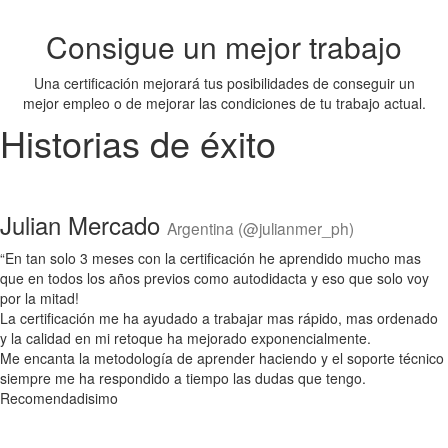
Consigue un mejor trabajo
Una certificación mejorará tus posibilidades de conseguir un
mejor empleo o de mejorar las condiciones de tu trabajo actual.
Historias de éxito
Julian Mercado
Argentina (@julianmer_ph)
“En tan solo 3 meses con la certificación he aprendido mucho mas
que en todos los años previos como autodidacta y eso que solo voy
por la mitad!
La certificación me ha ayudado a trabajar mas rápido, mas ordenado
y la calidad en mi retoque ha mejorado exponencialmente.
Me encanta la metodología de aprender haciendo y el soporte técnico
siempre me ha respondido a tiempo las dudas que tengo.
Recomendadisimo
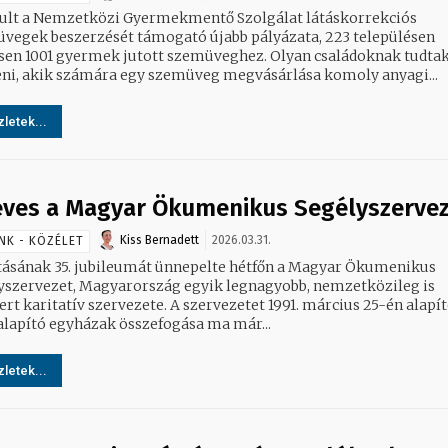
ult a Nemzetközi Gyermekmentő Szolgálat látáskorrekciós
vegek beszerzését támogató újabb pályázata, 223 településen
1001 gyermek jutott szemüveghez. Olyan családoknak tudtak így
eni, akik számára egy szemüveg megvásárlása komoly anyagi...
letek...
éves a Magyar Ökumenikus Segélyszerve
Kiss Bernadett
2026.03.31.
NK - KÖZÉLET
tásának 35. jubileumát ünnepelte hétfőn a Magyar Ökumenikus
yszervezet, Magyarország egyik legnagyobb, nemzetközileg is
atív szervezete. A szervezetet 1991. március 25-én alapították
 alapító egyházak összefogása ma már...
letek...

..........

**Action item**
Find and show each line of the listing with the word "certificación".

**Solution to this task**
Una certificación mejorará tus posibilidades de conseguir un
“En tan solo 3 meses con la certificación he aprendido mucho mas
La certificación me ha ayudado a trabajar mas rápido, mas ordenado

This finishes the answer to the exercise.